Work required | Omit every picture. Return all other data as it stands.

Source material |

-- Opening Marker --

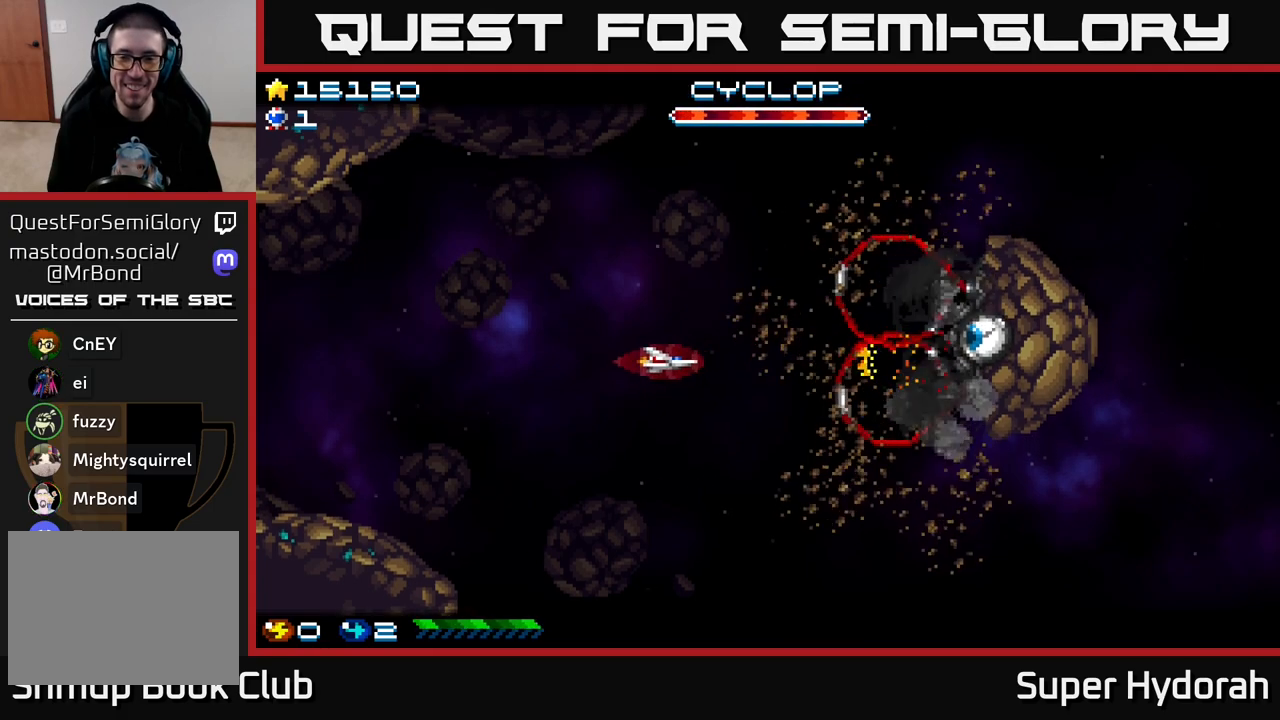
{"buttons": ["A", "DPAD_RIGHT"], "left_stick": "center", "events": [[150, "DPAD_LEFT", "up"], [150, "DPAD_UP", "down"], [267, "DPAD_RIGHT", "down"], [400, "DPAD_UP", "up"]]}
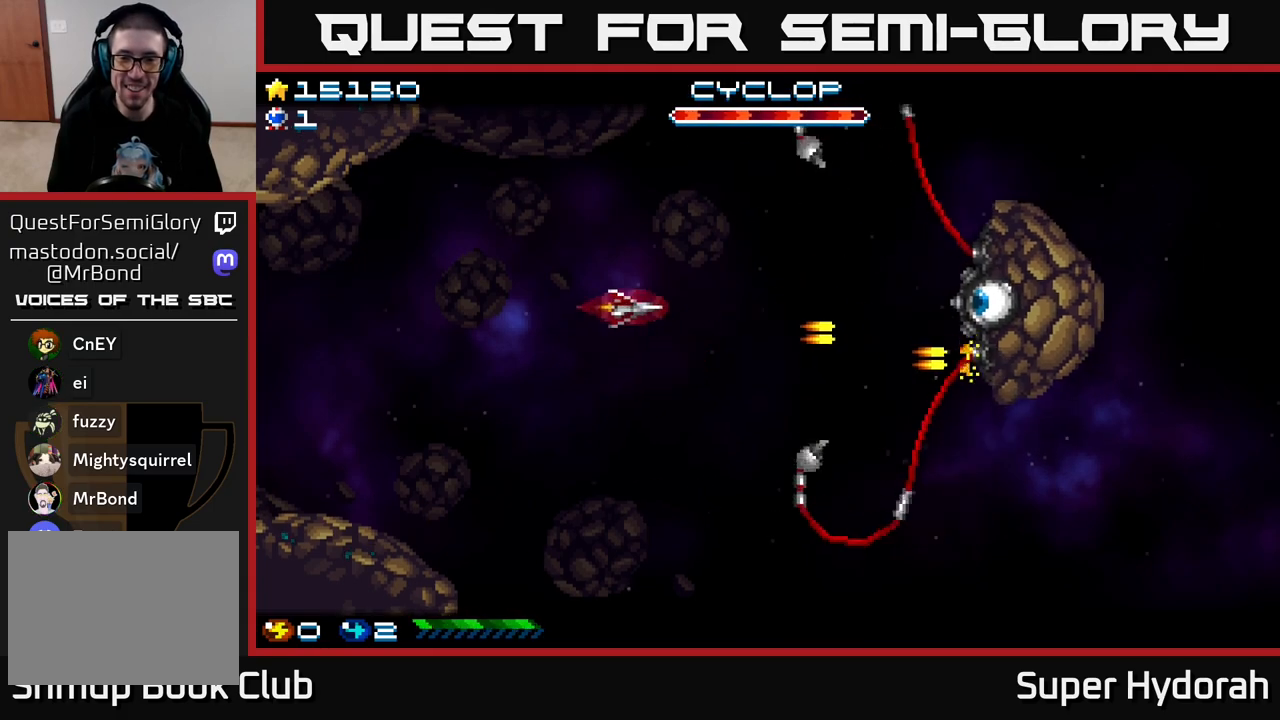
{"buttons": ["A", "DPAD_RIGHT"], "left_stick": "center", "events": [[83, "DPAD_UP", "down"], [183, "DPAD_UP", "up"]]}
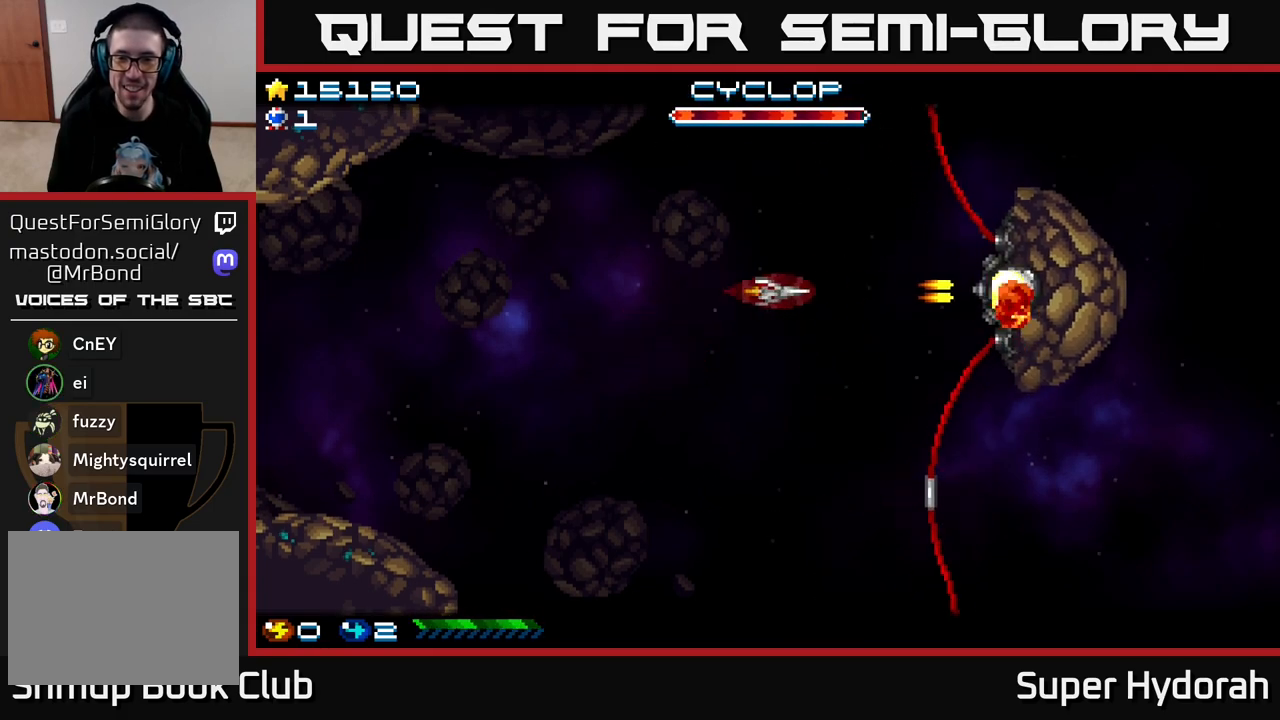
{"buttons": ["A", "DPAD_DOWN", "DPAD_RIGHT"], "left_stick": "center", "events": [[300, "DPAD_DOWN", "down"], [383, "DPAD_RIGHT", "up"], [500, "DPAD_RIGHT", "down"]]}
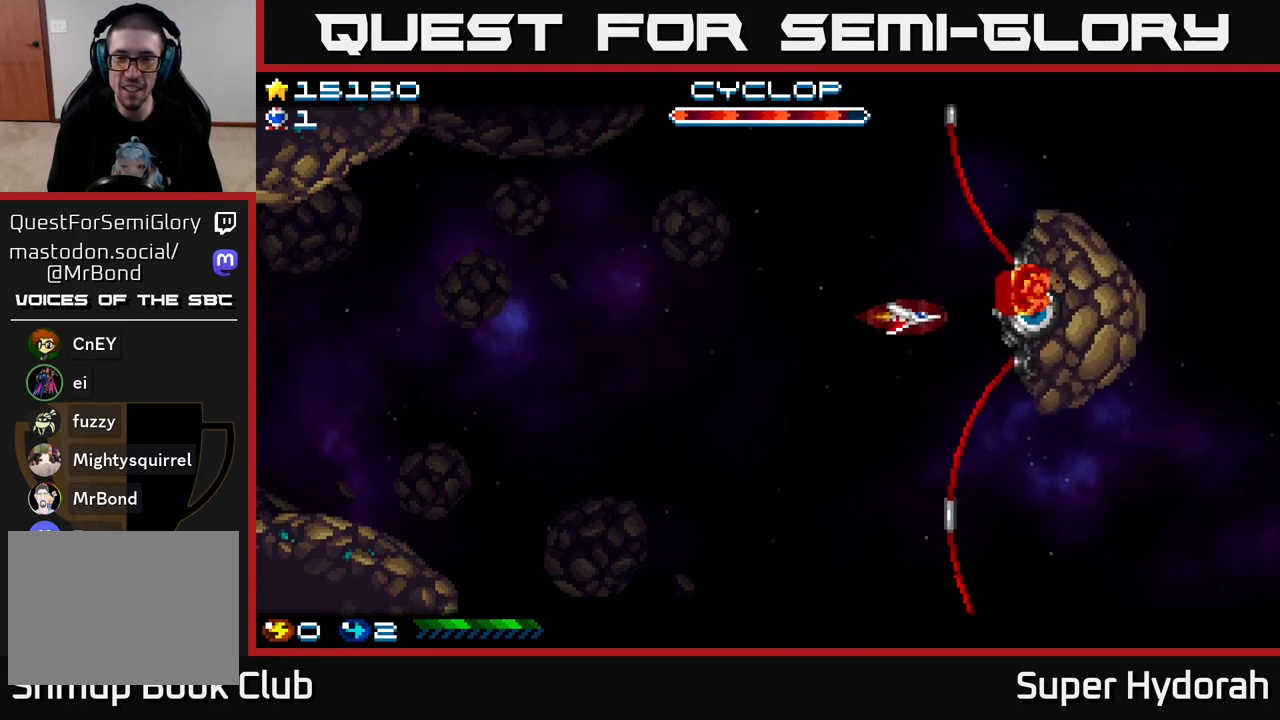
{"buttons": ["A", "DPAD_RIGHT"], "left_stick": "center", "events": [[67, "DPAD_DOWN", "up"], [67, "DPAD_RIGHT", "up"], [500, "DPAD_RIGHT", "down"]]}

-- Closing Marker --

Result of this task |
{"buttons": ["A", "DPAD_RIGHT"], "left_stick": "center", "events": [[150, "DPAD_LEFT", "up"], [150, "DPAD_UP", "down"], [267, "DPAD_RIGHT", "down"], [400, "DPAD_UP", "up"]]}
{"buttons": ["A", "DPAD_RIGHT"], "left_stick": "center", "events": [[83, "DPAD_UP", "down"], [183, "DPAD_UP", "up"]]}
{"buttons": ["A", "DPAD_DOWN", "DPAD_RIGHT"], "left_stick": "center", "events": [[300, "DPAD_DOWN", "down"], [383, "DPAD_RIGHT", "up"], [500, "DPAD_RIGHT", "down"]]}
{"buttons": ["A", "DPAD_RIGHT"], "left_stick": "center", "events": [[67, "DPAD_DOWN", "up"], [67, "DPAD_RIGHT", "up"], [500, "DPAD_RIGHT", "down"]]}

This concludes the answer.